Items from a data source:
+++
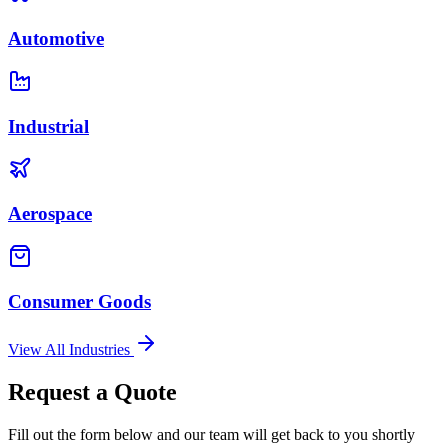
Automotive
Industrial
Aerospace
Consumer Goods
View All Industries
Request a Quote
Fill out the form below and our team will get back to you shortly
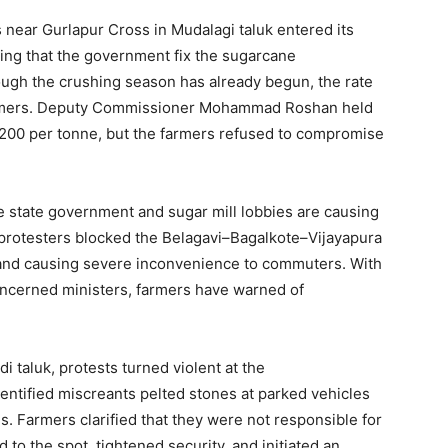
 near Gurlapur Cross in Mudalagi taluk entered its
ing that the government fix the sugarcane
ugh the crushing season has already begun, the rate
 farmers. Deputy Commissioner Mohammad Roshan held
3,200 per tonne, but the farmers refused to compromise
e state government and sugar mill lobbies are causing
 protesters blocked the Belagavi–Bagalkote–Vijayapura
t and causing severe inconvenience to commuters. With
ncerned ministers, farmers have warned of
i taluk, protests turned violent at the
ntified miscreants pelted stones at parked vehicles
ds. Farmers clarified that they were not responsible for
to the spot, tightened security, and initiated an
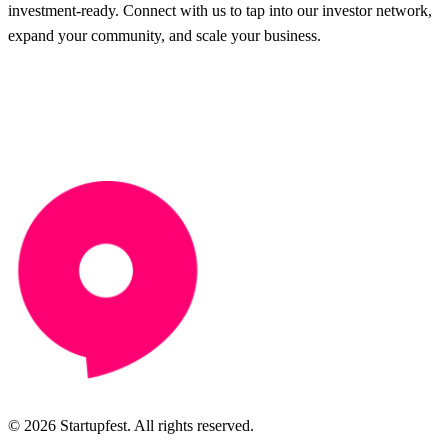
investment-ready. Connect with us to tap into our investor network,
expand your community, and scale your business.
© 2026 Startupfest. All rights reserved.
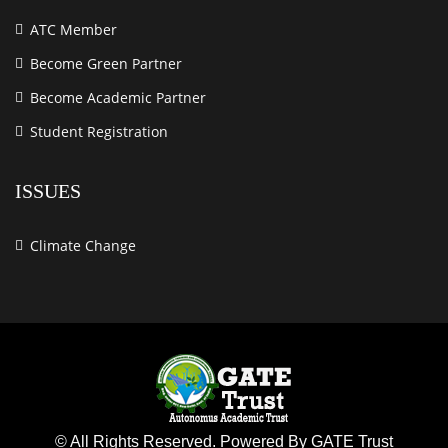
ATC Member
Become Green Partner
Become Academic Partner
Student Registration
ISSUES
Climate Change
© All Rights Reserved. Powered By GATE Trust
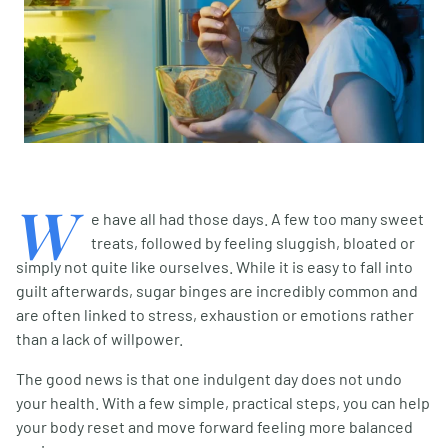
W
e have all had those days. A few too many sweet
treats, followed by feeling sluggish, bloated or
simply not quite like ourselves. While it is easy to fall into
guilt afterwards, sugar binges are incredibly common and
are often linked to stress, exhaustion or emotions rather
than a lack of willpower.
The good news is that one indulgent day does not undo
your health. With a few simple, practical steps, you can help
your body reset and move forward feeling more balanced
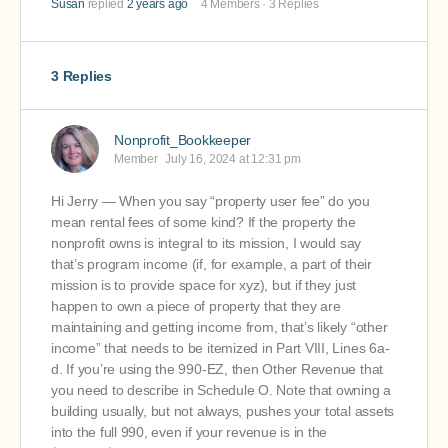
Susan
replied
2 years ago
4 Members
·
3 Replies
3 Replies
Nonprofit_Bookkeeper
Member
July 16, 2024 at 12:31 pm
Hi Jerry — When you say “property user fee” do you
mean rental fees of some kind? If the property the
nonprofit owns is integral to its mission, I would say
that’s program income (if, for example, a part of their
mission is to provide space for xyz), but if they just
happen to own a piece of property that they are
maintaining and getting income from, that’s likely “other
income” that needs to be itemized in Part VIII, Lines 6a-
d. If you’re using the 990-EZ, then Other Revenue that
you need to describe in Schedule O. Note that owning a
building usually, but not always, pushes your total assets
into the full 990, even if your revenue is in the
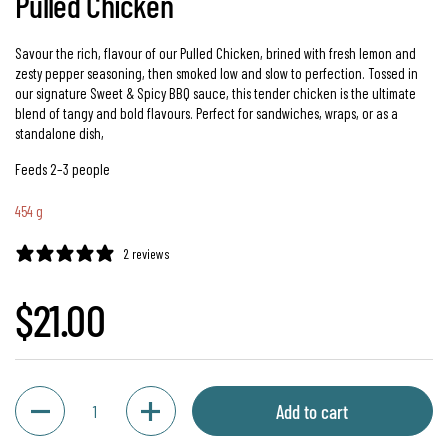
Pulled Chicken
Savour the rich, flavour of our Pulled Chicken, brined with fresh lemon and
zesty pepper seasoning, then smoked low and slow to perfection. Tossed in
our signature Sweet & Spicy BBQ sauce, this tender chicken is the ultimate
blend of tangy and bold flavours. Perfect for sandwiches, wraps, or as a
standalone dish,
Feeds 2–3 people
454 g
2 reviews
Regular price
$21.00
Quantity
Add to cart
+++
## EXERCISE DETAILS
Copy every line of text in the material above word for word, leaving the pictures out of your answer.

## EXPECTED OUTPUT
Automotive
Industrial
Aerospace
Consumer Goods
View All Industries
Request a Quote
Fill out the form below and our team will get back to you shortly
 near Gurlapur Cross in Mudalagi taluk entered its
ing that the government fix the sugarcane
ugh the crushing season has already begun, the rate
 farmers. Deputy Commissioner Mohammad Roshan held
3,200 per tonne, but the farmers refused to compromise
e state government and sugar mill lobbies are causing
 protesters blocked the Belagavi–Bagalkote–Vijayapura
t and causing severe inconvenience to commuters. With
ncerned ministers, farmers have warned of
i taluk, protests turned violent at the
ntified miscreants pelted stones at parked vehicles
ds. Farmers clarified that they were not responsible for
to the spot, tightened security, and initiated an
investment-ready. Connect with us to tap into our investor network,
expand your community, and scale your business.
© 2026 Startupfest. All rights reserved.
ATC Member
Become Green Partner
Become Academic Partner
Student Registration
ISSUES
Climate Change
© All Rights Reserved. Powered By GATE Trust
W
e have all had those days. A few too many sweet
treats, followed by feeling sluggish, bloated or
simply not quite like ourselves. While it is easy to fall into
guilt afterwards, sugar binges are incredibly common and
are often linked to stress, exhaustion or emotions rather
than a lack of willpower.
The good news is that one indulgent day does not undo
your health. With a few simple, practical steps, you can help
your body reset and move forward feeling more balanced
Susan
replied
2 years ago
4 Members
·
3 Replies
3 Replies
Nonprofit_Bookkeeper
Member
July 16, 2024 at 12:31 pm
Hi Jerry — When you say “property user fee” do you
mean rental fees of some kind? If the property the
nonprofit owns is integral to its mission, I would say
that’s program income (if, for example, a part of their
mission is to provide space for xyz), but if they just
happen to own a piece of property that they are
maintaining and getting income from, that’s likely “other
income” that needs to be itemized in Part VIII, Lines 6a-
d. If you’re using the 990-EZ, then Other Revenue that
you need to describe in Schedule O. Note that owning a
building usually, but not always, pushes your total assets
into the full 990, even if your revenue is in the
Pulled Chicken
Savour the rich, flavour of our Pulled Chicken, brined with fresh lemon and
zesty pepper seasoning, then smoked low and slow to perfection. Tossed in
our signature Sweet & Spicy BBQ sauce, this tender chicken is the ultimate
blend of tangy and bold flavours. Perfect for sandwiches, wraps, or as a
standalone dish,
Feeds 2–3 people
454 g
2 reviews
Regular price
$21.00
Quantity
Add to cart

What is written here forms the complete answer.